Table 5 Default values used and remarks.

Decision tree

“random_state = 42”, “max_depth = None”, “min_samples_split = 2”, “min_samples_leaf = 1”

No maximum depth (splits until leaves are pure). Larger depths risk overfitting; smaller depths can underfit.

LR

“fit_intercept = True”, “normalize = False” (deprecated, default behavior)

Assumes a linear relationship; no direct regularization.
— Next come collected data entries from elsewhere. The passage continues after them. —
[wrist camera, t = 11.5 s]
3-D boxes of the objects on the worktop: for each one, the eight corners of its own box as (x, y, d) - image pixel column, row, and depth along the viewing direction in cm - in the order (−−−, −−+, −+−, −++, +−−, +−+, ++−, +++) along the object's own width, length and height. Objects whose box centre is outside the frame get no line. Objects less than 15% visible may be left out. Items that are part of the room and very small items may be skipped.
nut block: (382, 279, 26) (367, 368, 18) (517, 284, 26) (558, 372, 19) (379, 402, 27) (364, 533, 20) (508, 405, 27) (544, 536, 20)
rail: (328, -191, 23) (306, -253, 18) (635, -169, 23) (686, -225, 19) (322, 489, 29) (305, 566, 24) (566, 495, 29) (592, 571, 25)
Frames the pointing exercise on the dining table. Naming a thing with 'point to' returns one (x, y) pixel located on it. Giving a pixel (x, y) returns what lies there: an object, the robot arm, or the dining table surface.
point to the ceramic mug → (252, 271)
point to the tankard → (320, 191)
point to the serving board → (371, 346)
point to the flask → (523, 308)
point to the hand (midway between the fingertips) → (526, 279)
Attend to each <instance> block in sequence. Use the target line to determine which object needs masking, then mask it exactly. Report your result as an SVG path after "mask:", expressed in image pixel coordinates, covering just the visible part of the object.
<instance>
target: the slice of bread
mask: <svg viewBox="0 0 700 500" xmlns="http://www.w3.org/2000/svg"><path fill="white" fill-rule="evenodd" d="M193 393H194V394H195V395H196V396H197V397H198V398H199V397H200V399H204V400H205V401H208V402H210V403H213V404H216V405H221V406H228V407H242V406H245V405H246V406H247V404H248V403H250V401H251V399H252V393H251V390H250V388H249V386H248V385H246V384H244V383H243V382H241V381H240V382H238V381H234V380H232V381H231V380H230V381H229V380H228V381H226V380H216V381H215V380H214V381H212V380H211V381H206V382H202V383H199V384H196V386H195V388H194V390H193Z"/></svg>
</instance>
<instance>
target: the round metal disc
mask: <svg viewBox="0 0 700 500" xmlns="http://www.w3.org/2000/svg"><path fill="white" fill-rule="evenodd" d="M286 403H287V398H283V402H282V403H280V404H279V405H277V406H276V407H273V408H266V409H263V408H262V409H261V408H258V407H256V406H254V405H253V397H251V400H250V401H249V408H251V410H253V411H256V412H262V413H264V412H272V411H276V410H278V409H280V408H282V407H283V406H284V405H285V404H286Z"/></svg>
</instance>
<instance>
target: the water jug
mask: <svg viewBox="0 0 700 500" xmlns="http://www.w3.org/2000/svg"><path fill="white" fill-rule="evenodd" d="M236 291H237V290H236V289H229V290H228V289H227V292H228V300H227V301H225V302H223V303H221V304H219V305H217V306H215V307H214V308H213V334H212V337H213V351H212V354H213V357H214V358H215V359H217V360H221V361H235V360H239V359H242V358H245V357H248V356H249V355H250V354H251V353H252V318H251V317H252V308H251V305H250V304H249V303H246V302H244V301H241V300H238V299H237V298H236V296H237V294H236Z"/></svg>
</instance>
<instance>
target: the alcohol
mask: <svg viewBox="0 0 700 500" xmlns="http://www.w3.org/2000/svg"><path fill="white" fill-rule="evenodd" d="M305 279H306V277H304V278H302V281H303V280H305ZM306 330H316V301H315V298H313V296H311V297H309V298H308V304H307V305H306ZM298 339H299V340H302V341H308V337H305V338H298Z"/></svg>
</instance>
Sensitive to multicollinearity and outliers.

RR

“alpha = 1.0”, “fit_intercept = True”

L2 regularization shrinks coefficients; helps with multicollinearity and reduces overfitting.

Lasso regression

“alpha = 1.0”, “fit_intercept = True”

L1 regularization encourages sparsity (coefficient = 0) for less important features.

SVR

“kernel=’rbf’”, “C = 1.0”, “epsilon = 0.1”, “gamma=’scale’”

Learns a function within an ε-tube. Sensitive to “C”, “epsilon”, and “gamma”; may require careful scaling and tuning for best results.

RF

“random_state = 42”, “n_estimators = 100”, “max_depth = None”

Ensemble of decision trees via bagging. Generally robust to outliers and can handle high-dimensional data.

GB

“random_state = 42”, “n_estimators = 100”, “learning_rate = 0.1”, “max_depth = 3”

Sequentially adds weak learners to minimize loss. Can overfit if “n_estimators” is large without regularization.

AdaBoost

“random_state = 42”, “n_estimators = 50”, “learning_rate = 1.0”

Boosts performance by focusing on mis-predicted samples. Works well with shallow base estimators (e.g., short decision trees).

XGBoost

“random_state = 42”, “n_estimators = 100”, “learning_rate = 0.1”, “max_depth = 6”, “subsample = 1.0”, “colsample_bytree = 1.0”

Efficient gradient boosting library with built-in regularization and tree-pruning. Can overfit if parameters are not tuned.